We’ve all heard of the runner’s high as that addictive “second wind” that hits exercisers whose brains start to release brain-made opioids. But it seems there are other ways exercise can change the chemistry of your brain. A new study out this week has found that muscles may be producing chemicals that can play a direct role in how well the brain clears out old chemicals and, as a result, how likely you are to develop depression.

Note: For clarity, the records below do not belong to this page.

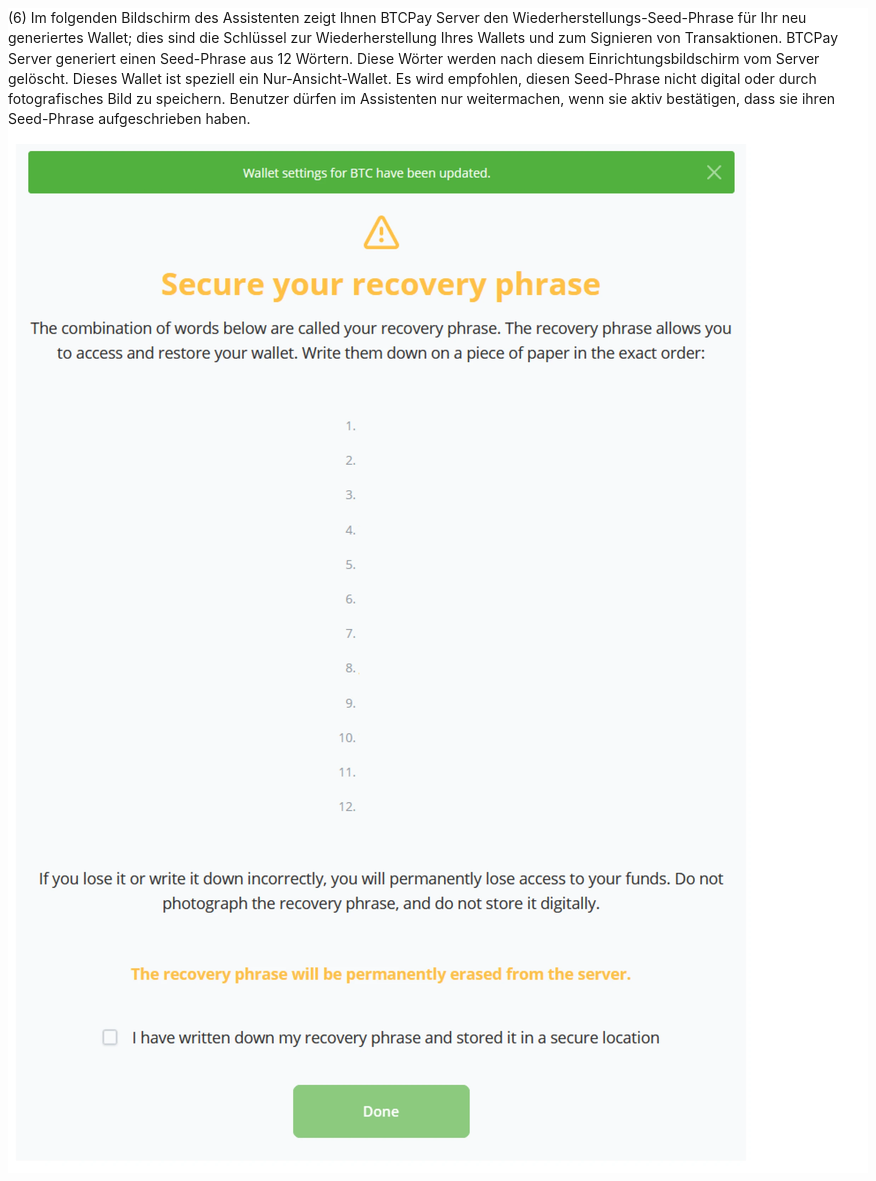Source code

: (6) Im folgenden Bildschirm des Assistenten zeigt Ihnen BTCPay Server den Wiederherstellungs-Seed-Phrase für Ihr neu generiertes Wallet; dies sind die Schlüssel zur Wiederherstellung Ihres Wallets und zum Signieren von Transaktionen. BTCPay Server generiert einen Seed-Phrase aus 12 Wörtern. Diese Wörter werden nach diesem Einrichtungsbildschirm vom Server gelöscht. Dieses Wallet ist speziell ein Nur-Ansicht-Wallet. Es wird empfohlen, diesen Seed-Phrase nicht digital oder durch fotografisches Bild zu speichern. Benutzer dürfen im Assistenten nur weitermachen, wenn sie aktiv bestätigen, dass sie ihren Seed-Phrase aufgeschrieben haben.

![Bild](assets/en/29.webp)
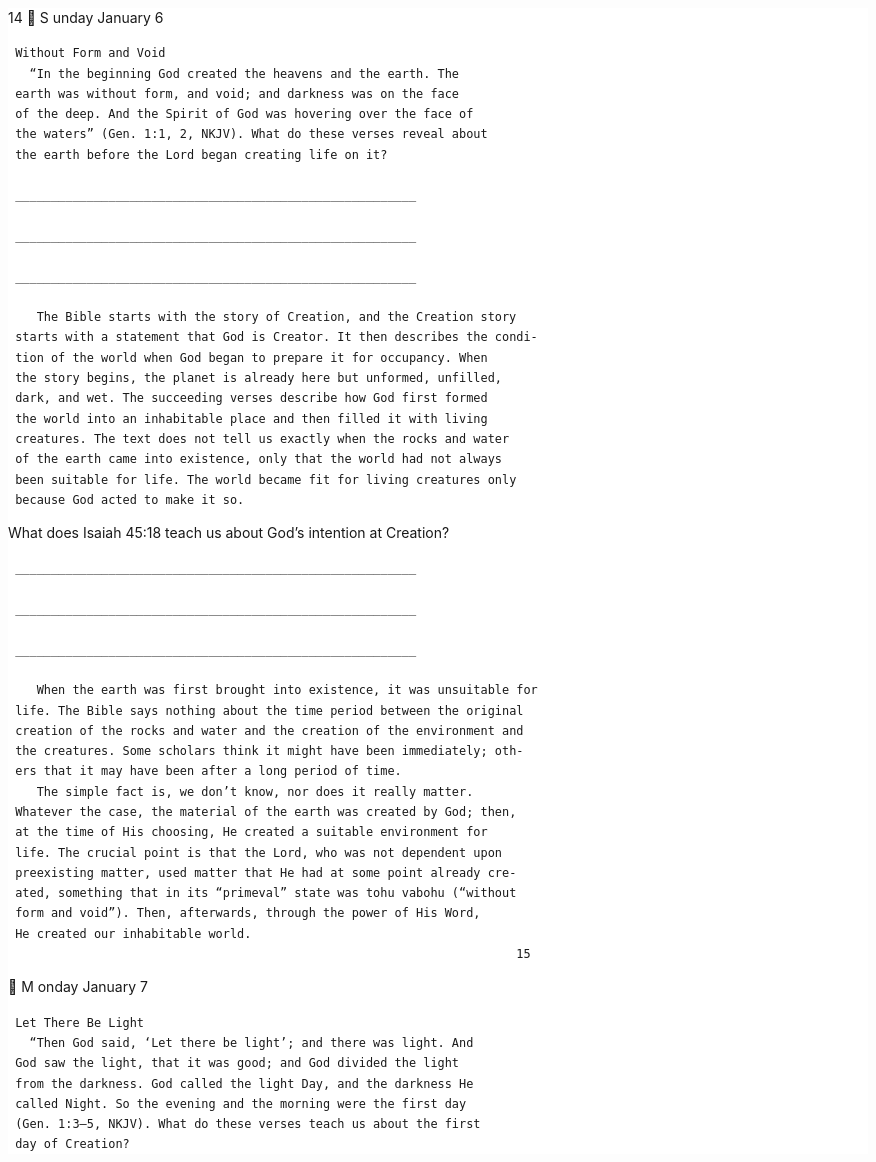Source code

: 14
                 S unday January 6

     Without Form and Void
       “In the beginning God created the heavens and the earth. The
     earth was without form, and void; and darkness was on the face
     of the deep. And the Spirit of God was hovering over the face of
     the waters” (Gen. 1:1, 2, NKJV). What do these verses reveal about
     the earth before the Lord began creating life on it?

     ________________________________________________________

     ________________________________________________________

     ________________________________________________________

        The Bible starts with the story of Creation, and the Creation story
     starts with a statement that God is Creator. It then describes the condi-
     tion of the world when God began to prepare it for occupancy. When
     the story begins, the planet is already here but unformed, unfilled,
     dark, and wet. The succeeding verses describe how God first formed
     the world into an inhabitable place and then filled it with living
     creatures. The text does not tell us exactly when the rocks and water
     of the earth came into existence, only that the world had not always
     been suitable for life. The world became fit for living creatures only
     because God acted to make it so.

What does Isaiah 45:18 teach us about God’s intention at Creation?

     ________________________________________________________

     ________________________________________________________

     ________________________________________________________

        When the earth was first brought into existence, it was unsuitable for
     life. The Bible says nothing about the time period between the original
     creation of the rocks and water and the creation of the environment and
     the creatures. Some scholars think it might have been immediately; oth-
     ers that it may have been after a long period of time.
        The simple fact is, we don’t know, nor does it really matter.
     Whatever the case, the material of the earth was created by God; then,
     at the time of His choosing, He created a suitable environment for
     life. The crucial point is that the Lord, who was not dependent upon
     preexisting matter, used matter that He had at some point already cre-
     ated, something that in its “primeval” state was tohu vabohu (“without
     form and void”). Then, afterwards, through the power of His Word,
     He created our inhabitable world.
                                                                           15
                M onday January 7

     Let There Be Light
       “Then God said, ‘Let there be light’; and there was light. And
     God saw the light, that it was good; and God divided the light
     from the darkness. God called the light Day, and the darkness He
     called Night. So the evening and the morning were the first day
     (Gen. 1:3–5, NKJV). What do these verses teach us about the first
     day of Creation?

The researchers initially set out to see if muscles were producing a chemical that was influencing the brain. Prior research had shown that muscles that have undergone exercise produce an enzyme called PGC-1α1 that is especially important in endurance exercise. Mice that are genetically engineered to have a lot of this enzyme show endurance abilities when tested with exercise without prior training. Curious as to how this enzyme might affect depression, the researchers took some of these enzyme-rich mice along with some of their normal counterparts and exposed them to prolonged stress. The regimen would wear on most people. Mice were exposed to multiple stressful events a day at unpredictable times for five weeks. The researchers then tested for depression by putting the mice in a pool of water they couldn’t escape from. Giving up faster has been found to indicate that a mouse is more likely to be depressed. They found that mice with high levels of the PGC-1α1 enzyme were less likely to stop swimming earlier. On further investigation, the researchers found that these mice were also high in an enzyme called KAT. This enzyme converts a byproduct of the amino acid tryptophan, which can normally enter the brain, into one that can’t enter the brain. This chemical is normally present in high levels during stress.
The researchers think that when this chemical enters the brain at times of stress, it may be inducing depression or making it easier for a person to become depressed. It may be that the muscles of people who exercise regularly are producing more KAT, which means they can convert this potentially harmful chemical into a form that never reaches the brain. As a result, they’re less prone to depression. While more studies are clearly needed, the findings could signify a completely new cause of depression, which could be targeted with drugs that may help those struggling with the disease. It also indicates that there are many good reasons to get up and get active when you’re starting to feel down.